News: Quick Takes

Raleigh City Council moves on some short-term rentals; stalls on whole-house rentals

CJ file photo
CJ file photo

The Raleigh City Council Healthy Neighborhoods committee approved a draft ordinance for regulating short-term rentals, but it failed to find a consensus on what to do about whole-house rentals in the city.

Short-term rentals, like Airbnb, are technically illegal in Raleigh, but the city hasn’t enforced the ban while regulations are in the works. City officials have spent years trying to create rules for the practice. Past recommendations — including those proposed by a residents’ task force — have failed to win council approval.

The city is now considering modeling itself after Asheville, which implemented regulations restricting the short-term rental industry.

Council members Nicole Stewart, Stef Mendell, Russ Stephenson, and Raleigh Mayor Nancy McFarlane sit on the Healthy Neighborhoods committee. Stephenson serves as chair.

The draft ordinance approved by the committee allows residents rent up to two guest rooms to visitors, but requires the full-time resident to be present the entire time the lodgers stay at the property.

Before operating a short-term rental, a resident must obtain a zoning permit from the City’s Development Services Department and file for a Room Occupancy Tax Application with Wake County. Cooking facilities in any bedroom is prohibited, as is exterior advertising.

The committee scratched out a few provisions, which were included in the draft ordinance. A provision prohibiting apartment short-term rentals in residential districts was removed, as well as a section restricting the number of short-term rentals that could operate within a certain distance of each other.
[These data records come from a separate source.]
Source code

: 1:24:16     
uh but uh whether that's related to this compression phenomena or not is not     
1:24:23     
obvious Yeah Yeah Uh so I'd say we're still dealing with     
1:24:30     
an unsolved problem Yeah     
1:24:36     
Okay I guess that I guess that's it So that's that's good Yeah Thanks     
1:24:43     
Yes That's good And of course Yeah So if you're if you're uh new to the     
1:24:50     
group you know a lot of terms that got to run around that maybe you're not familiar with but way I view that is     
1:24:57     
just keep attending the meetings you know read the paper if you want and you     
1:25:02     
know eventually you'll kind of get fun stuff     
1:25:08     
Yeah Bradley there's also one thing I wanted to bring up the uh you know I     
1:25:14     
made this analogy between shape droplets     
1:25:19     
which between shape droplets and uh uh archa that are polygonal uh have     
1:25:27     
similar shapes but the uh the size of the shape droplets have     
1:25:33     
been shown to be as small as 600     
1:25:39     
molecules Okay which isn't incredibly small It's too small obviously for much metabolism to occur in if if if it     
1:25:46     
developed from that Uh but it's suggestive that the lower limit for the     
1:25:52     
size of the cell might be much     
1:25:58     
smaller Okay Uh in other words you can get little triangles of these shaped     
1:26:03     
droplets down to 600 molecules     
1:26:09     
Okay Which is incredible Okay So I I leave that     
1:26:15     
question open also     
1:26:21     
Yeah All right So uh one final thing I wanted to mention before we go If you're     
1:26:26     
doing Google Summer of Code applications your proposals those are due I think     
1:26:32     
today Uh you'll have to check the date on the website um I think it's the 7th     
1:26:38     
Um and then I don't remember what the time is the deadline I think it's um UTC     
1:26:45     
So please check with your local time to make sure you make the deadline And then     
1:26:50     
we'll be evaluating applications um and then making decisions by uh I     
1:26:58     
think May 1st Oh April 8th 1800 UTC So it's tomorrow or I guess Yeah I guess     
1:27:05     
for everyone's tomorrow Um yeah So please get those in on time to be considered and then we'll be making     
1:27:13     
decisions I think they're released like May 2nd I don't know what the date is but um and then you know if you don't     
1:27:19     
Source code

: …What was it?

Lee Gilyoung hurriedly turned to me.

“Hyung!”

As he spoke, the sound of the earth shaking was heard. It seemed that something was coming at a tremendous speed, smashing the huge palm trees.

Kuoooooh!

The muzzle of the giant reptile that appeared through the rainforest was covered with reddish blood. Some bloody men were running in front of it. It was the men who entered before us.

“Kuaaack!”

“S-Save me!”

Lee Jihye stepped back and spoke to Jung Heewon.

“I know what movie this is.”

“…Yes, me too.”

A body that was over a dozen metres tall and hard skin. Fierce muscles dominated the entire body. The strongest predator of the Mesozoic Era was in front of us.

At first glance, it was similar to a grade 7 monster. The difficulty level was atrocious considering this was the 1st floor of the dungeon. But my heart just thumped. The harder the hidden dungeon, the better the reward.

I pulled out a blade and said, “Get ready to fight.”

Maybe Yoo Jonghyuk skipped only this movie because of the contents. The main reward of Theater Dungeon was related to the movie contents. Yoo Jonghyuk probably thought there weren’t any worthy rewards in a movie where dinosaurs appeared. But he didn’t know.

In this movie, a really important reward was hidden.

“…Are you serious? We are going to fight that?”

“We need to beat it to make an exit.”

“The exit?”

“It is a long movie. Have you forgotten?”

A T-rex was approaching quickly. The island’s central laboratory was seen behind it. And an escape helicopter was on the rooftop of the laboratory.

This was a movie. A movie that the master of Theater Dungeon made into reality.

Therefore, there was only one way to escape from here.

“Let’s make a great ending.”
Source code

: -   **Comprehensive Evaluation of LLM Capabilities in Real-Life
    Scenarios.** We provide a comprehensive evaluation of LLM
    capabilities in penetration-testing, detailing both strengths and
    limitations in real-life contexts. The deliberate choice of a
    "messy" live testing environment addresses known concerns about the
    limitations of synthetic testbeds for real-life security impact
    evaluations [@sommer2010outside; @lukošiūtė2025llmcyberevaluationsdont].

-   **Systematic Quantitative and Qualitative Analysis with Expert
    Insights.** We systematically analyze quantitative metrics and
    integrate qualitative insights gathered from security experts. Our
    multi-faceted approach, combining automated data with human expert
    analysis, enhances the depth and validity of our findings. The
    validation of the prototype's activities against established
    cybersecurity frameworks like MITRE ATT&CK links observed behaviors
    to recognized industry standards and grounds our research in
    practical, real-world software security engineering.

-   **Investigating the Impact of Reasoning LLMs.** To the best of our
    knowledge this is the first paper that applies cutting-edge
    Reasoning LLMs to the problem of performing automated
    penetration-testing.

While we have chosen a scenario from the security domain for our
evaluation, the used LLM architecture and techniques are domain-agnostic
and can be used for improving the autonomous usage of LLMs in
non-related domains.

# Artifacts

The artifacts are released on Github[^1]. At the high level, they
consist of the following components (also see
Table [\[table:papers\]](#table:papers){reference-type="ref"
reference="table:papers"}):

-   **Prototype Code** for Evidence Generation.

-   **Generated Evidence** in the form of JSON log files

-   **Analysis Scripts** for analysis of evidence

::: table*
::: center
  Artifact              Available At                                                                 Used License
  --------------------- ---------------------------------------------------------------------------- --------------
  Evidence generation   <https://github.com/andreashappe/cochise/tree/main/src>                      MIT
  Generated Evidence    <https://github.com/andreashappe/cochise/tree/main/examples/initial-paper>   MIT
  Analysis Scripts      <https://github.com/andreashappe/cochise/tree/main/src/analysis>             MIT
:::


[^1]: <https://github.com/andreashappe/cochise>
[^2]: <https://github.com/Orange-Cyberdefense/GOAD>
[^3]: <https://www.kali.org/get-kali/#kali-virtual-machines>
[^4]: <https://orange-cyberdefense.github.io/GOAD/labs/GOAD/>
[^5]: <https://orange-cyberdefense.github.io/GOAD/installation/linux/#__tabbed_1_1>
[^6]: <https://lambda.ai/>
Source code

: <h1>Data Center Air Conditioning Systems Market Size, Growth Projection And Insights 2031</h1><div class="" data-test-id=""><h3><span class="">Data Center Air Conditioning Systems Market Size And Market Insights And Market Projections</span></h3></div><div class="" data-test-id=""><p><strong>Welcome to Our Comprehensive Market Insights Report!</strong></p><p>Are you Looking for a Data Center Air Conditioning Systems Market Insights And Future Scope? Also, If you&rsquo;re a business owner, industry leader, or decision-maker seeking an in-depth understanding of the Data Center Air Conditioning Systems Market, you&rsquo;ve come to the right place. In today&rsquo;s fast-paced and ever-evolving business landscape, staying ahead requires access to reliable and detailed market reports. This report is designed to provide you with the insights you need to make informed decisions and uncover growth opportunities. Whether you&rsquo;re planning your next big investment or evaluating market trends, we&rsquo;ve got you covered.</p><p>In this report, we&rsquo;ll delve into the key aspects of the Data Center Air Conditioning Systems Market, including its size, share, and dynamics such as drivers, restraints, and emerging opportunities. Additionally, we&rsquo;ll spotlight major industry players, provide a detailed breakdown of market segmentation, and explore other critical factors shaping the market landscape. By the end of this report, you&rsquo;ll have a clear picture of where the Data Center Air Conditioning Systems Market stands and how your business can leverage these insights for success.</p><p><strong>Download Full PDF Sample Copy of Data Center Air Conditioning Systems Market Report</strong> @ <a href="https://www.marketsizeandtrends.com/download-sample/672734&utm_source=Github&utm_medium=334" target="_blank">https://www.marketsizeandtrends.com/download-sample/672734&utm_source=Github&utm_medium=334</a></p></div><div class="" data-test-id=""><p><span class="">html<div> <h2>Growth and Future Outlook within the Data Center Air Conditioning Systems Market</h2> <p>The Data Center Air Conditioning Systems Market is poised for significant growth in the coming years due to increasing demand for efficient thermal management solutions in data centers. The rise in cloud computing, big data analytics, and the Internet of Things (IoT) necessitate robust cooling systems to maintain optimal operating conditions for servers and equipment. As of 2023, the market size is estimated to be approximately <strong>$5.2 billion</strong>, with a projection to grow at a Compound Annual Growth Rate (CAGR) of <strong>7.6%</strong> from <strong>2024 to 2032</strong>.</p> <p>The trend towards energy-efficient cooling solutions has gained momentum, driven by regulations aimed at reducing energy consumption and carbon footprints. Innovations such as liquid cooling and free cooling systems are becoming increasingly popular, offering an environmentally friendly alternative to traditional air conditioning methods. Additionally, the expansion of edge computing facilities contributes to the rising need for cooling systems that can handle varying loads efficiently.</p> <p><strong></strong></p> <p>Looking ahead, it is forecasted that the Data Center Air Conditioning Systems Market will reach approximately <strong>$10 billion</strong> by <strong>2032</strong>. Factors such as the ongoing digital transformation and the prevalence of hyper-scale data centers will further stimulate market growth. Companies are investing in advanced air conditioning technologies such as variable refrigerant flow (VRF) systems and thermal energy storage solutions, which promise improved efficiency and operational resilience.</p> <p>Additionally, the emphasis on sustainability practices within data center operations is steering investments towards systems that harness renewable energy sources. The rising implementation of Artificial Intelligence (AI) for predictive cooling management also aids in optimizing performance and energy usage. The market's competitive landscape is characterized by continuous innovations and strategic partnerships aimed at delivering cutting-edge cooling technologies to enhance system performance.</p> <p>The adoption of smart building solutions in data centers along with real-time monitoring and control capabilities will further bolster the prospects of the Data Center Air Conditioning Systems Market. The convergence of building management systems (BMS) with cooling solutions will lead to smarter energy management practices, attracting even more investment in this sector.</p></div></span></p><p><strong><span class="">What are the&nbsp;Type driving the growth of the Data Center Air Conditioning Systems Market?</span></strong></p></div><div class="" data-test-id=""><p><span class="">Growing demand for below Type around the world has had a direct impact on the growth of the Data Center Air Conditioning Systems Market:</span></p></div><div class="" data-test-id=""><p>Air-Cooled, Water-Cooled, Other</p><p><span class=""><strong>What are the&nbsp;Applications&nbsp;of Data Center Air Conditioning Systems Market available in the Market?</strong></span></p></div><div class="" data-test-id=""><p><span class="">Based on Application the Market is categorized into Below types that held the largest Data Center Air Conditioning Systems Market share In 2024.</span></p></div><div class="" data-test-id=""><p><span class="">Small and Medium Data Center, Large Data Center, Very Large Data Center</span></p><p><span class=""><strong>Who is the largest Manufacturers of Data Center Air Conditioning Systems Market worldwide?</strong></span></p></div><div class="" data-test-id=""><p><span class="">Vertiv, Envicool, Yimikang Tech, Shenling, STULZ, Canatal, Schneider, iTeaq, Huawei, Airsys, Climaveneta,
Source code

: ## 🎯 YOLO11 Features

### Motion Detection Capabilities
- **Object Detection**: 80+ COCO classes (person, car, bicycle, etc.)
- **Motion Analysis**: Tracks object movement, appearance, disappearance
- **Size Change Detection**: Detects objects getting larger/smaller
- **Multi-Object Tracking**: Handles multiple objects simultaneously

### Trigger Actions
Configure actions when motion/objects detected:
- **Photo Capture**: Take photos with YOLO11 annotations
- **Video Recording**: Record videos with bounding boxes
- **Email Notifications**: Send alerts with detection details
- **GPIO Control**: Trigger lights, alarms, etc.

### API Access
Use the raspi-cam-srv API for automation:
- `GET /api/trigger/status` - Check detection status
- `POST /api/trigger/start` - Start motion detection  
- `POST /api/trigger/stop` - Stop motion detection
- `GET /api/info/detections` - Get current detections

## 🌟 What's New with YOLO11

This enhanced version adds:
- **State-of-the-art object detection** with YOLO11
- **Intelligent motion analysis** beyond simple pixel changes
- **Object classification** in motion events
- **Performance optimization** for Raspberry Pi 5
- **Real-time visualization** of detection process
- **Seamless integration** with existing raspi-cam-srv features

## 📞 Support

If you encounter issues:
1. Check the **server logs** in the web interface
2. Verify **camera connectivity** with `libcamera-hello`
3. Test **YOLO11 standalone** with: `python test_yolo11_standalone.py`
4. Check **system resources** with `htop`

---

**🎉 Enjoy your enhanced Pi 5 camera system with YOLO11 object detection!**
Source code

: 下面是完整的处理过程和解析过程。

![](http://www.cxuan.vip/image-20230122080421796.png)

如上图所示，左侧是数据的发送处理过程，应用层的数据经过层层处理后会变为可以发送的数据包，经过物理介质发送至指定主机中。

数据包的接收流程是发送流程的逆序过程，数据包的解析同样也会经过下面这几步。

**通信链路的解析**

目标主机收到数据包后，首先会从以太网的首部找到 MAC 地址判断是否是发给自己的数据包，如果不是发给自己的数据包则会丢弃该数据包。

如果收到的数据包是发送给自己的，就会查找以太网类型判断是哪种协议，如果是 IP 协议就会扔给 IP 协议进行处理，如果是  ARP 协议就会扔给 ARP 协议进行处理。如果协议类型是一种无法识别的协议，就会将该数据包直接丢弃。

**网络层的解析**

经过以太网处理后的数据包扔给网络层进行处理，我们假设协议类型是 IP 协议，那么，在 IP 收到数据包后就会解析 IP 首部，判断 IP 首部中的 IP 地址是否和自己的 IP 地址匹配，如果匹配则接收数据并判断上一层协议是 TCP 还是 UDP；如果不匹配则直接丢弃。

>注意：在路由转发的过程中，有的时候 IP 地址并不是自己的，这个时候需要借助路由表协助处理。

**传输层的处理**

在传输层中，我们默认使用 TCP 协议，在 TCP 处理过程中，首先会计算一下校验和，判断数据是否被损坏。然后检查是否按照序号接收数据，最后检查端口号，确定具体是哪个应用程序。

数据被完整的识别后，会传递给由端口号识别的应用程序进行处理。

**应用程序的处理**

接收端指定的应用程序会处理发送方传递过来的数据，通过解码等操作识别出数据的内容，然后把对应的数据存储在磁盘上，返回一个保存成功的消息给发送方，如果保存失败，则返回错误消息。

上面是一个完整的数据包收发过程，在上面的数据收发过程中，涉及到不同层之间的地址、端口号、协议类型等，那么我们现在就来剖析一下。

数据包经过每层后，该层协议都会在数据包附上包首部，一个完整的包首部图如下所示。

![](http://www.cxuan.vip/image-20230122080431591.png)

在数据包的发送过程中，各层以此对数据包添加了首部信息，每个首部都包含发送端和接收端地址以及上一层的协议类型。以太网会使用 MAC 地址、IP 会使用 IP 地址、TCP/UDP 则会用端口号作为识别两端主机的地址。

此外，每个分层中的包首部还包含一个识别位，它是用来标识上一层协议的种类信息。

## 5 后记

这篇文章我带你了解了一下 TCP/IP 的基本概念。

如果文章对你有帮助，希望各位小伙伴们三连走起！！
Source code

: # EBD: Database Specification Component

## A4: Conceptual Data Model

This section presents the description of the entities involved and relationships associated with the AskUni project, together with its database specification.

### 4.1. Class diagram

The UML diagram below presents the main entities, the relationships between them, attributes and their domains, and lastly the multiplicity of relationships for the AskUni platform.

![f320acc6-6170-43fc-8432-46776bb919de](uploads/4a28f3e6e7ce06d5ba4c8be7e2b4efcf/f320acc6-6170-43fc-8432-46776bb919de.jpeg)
The committee passed the draft ordinance unanimously, but it will still have to go through other committees before the full City Council votes on the rules. Parts of it are still open for discussion with the full council. Whether the city would require residents applying for a short-term rental permit to provide mailed notices to the owners of all nearby property is subject to change.

Stewart questioned the purpose of requiring notification to neighbors if they have no ability to affect the permitting process; Mendell said it would serve as a common courtesy to neighbors about changes in the neighborhood.

Whole-house rentals, which remain banned under the short term rental draft ordinance, is a topic of contention. The city would have to draft a separate ordinance.

McFarlane suggested allowing whole-house rentals in residential districts, but with time constraints.

Mendell said a majority of City Council members don’t support whole-house rentals, and people have told her horror stories about living next to bad actors. While the City Council heard from a couple of people who complained about whole-house rentals, the mayor said the data doesn’t suggest big problems.

“There are a lot of people doing this now with very, very few complaints,” McFarlane said. “If you look at the hundreds of people across the city who are doing this consistently and doing it well, I don’t see the need to punish all of them if they are doing it right.”

Stewart said short-term rentals have many benefits, including added tax revenue for the city, allowing families to test neighborhoods before moving in, and helping lonely seniors meet more people.

“There are so many benefits to this, and yet we want to craft an entire policy or throw the baby out with the bath water and say, ‘We heard from a few folks who really don’t like these things so we won’t allow them,’” Stewart said. “That’s kind of ridiculous.”